AUFGABEN:
(a) Geben Sie aus dem Text zum möglichen Relegationsspiel den Abschnitt wörtlich aus, beginnend mit "Hier profitieren wahrscheinlich" und fortlaufend bis einschließlich "Relegationsquark? Danke, nein.".
(b) Übertragen Sie den folgenden Satz aus dem Text zum möglichen Relegationsspiel ins Englische: „Hier profitieren wahrscheinlich alle davon, außer die beiden Fanszenen von St.Pauli und dem hsv.“

ZU LESENDER TEXT:

So gerne ich mir die Situation vorstelle, wie Fabian Boll mit seinem letzten Schuss im Profifußball den entscheidenen Elfmeter nach einem Relegationsdrama/-krimi/-thriller/ -horror gegen die Vorstadt einnetzt und damit beim Dino die Lichterkette ausknipst, bin ich einfach kein Freund vom möglichen Relegationsspiel gegen den hsv. (Anm. Frodo: Och… Watt mutt dat mutt!)
Hier profitieren wahrscheinlich alle davon, außer die beiden Fanszenen von St.Pauli und dem hsv. Vorher schüren die Medien die Aufregung (Abendblatt) und den Hass (mopo), Sky bekommt Traumquoten, Viagogo verdient ein kleines Vermögen mit Stehplatzkarten zu 200 Euro und im Nachgang tingelt Rainer Wendt durch alle Talkshows und feiert die neue gesamt Gefahrenzone Hamburg. Dem Dino in der zweiten Liga zweimal die eigene Unzulänglichkeit aufzeigen, okay. Aber so ein Relegationsquark? Danke, nein.

GEZEIGTES MATERIAL:
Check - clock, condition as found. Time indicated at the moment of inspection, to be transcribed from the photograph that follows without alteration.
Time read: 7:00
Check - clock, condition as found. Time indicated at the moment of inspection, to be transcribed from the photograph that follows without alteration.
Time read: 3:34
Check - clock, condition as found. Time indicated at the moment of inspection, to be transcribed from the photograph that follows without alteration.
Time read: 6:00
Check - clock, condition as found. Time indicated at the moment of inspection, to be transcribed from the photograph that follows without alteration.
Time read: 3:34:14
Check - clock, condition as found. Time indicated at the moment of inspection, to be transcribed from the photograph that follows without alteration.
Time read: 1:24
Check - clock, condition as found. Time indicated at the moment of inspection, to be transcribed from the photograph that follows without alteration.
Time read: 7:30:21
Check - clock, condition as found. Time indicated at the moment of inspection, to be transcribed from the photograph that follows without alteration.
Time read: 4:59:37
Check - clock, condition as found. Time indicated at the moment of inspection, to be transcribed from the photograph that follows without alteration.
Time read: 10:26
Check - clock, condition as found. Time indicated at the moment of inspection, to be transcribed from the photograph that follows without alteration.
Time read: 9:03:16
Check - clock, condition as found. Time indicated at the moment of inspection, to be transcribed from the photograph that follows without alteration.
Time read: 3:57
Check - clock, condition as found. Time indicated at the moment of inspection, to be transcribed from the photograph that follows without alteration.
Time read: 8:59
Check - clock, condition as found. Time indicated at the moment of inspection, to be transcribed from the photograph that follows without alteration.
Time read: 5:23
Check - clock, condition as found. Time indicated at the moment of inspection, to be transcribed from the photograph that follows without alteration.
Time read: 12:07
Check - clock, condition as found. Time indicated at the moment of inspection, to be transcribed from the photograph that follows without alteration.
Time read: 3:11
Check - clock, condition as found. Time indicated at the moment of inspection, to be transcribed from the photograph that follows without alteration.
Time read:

VOLLSTÄNDIGE ANTWORTEN:
(a)
Hier profitieren wahrscheinlich alle davon, außer die beiden Fanszenen von St.Pauli und dem hsv. Vorher schüren die Medien die Aufregung (Abendblatt) und den Hass (mopo), Sky bekommt Traumquoten, Viagogo verdient ein kleines Vermögen mit Stehplatzkarten zu 200 Euro und im Nachgang tingelt Rainer Wendt durch alle Talkshows und feiert die neue gesamt Gefahrenzone Hamburg. Dem Dino in der zweiten Liga zweimal die eigene Unzulänglichkeit aufzeigen, okay. Aber so ein Relegationsquark? Danke, nein.

(b) Probably everyone here benefits from it, except the two fan scenes of St.Pauli and the hsv.